La banda sonora adquiere una gran importancia para recrearnos ese mundo onírico. Los temas instrumentales fueron encargados a Trevor Jones, que mas tarde crearía temas inolvidables para El último mohicano o En el nombre del padre. David Bowie interpretó las canciones escritas para la ocasión, destacando la bellísima e hipnótica As the world falls down.
Cabe destacar también la participación en el film de Frank Oz (manejando a Sabio, cabeza de pájaro incluido), conocido por dar vida a Yoda, quien trabajó con Henson en el Show de los Teleñecos. George Lucas, fue uno de los productores.
David Bowie está maravilloso como Rey de los Globins. Una mezcla de seductor y macarra, con un brillo de maldad en sus ojos, contrapunto perfecto para la dulce mirada de Jennifer Connelly, muy infantil pero resuelta a afrontar su aventura con decisión. El resto de personajes son seres fantásticos, creados por marionetas, cada una mas ilusoria y extravagante que la anterior.
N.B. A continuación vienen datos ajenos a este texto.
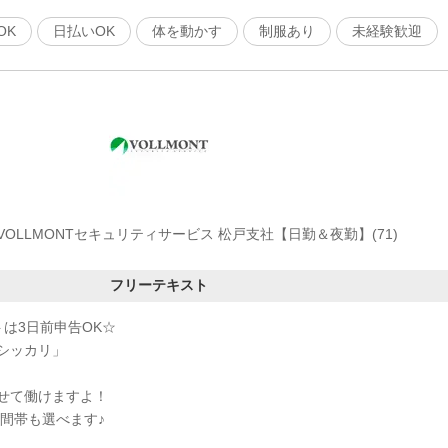
OK
日払いOK
体を動かす
制服あり
未経験歓迎
VOLLMONTセキュリティサービス 松戸支社【日勤＆夜勤】(71)
フリーテキスト
は3日前申告OK☆
シッカリ」
せて働けますよ！
時間帯も選べます♪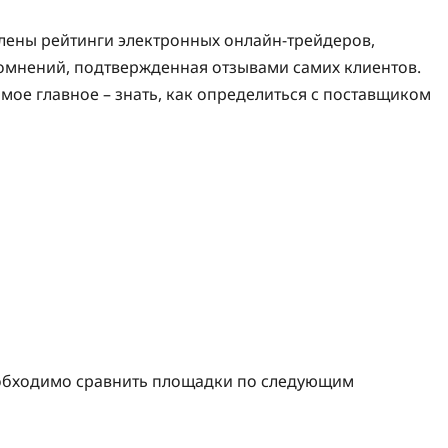
влены рейтинги электронных онлайн-трейдеров,
омнений, подтвержденная отзывами самих клиентов.
Самое главное – знать, как определиться с поставщиком
еобходимо сравнить площадки по следующим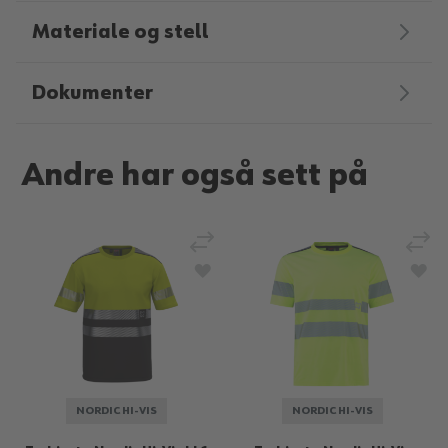
Materiale og stell
Dokumenter
Andre har også sett på
Legg til sammenligning
Legg
Legg til i ønskeliste
Legg
NORDIC HI-VIS
NORDIC HI-VIS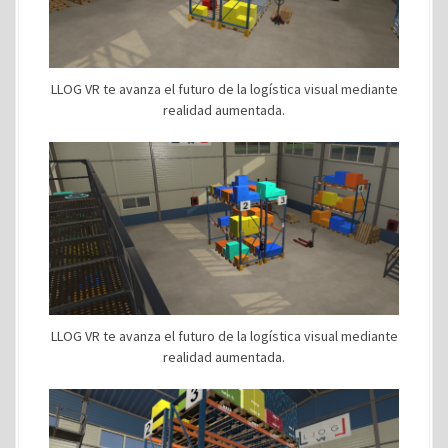
LLOG VR te avanza el futuro de la logística visual mediante
realidad aumentada.
LLOG VR te avanza el futuro de la logística visual mediante
realidad aumentada.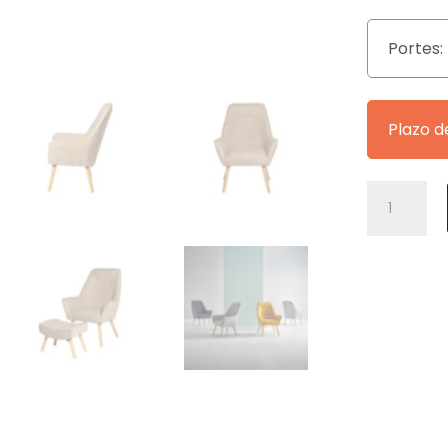
Portes:
Plazo d
BUTACA
BRUGES
BEIGE
cantidad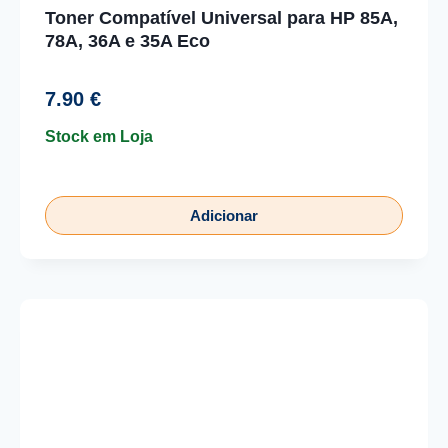
Toner Compatível Universal para HP 85A,
78A, 36A e 35A Eco
7.90
€
Stock em Loja
Adicionar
El mensaje de la película es el del abandono de la infancia para entrar en la madurez, como la Wendy de Peter Pan, destinada a renunciar de sus fantasías y egoísmos de niña, pero dejando la puerta abierta para poder acudir a sus sueños cuando los necesite. Valores como la amistad y el compromiso se dejan sentir tras una trama llena de aventuras y humor. Un gran ejemplo de colarnos una moraleja sin que moleste, gracias a ese cosmos imaginario lleno de encanto que acaba por hechizarnos.
“Por increíbles peligros e innumerables fatigas, me he abierto camino hacia el castillo mas allá de la cuidad de los goblins para recuperar al niño que me has robado. Porque mi voluntad es tan fuerte como la tuya y mi reino igual de grande, no tienes poder sobre mí.”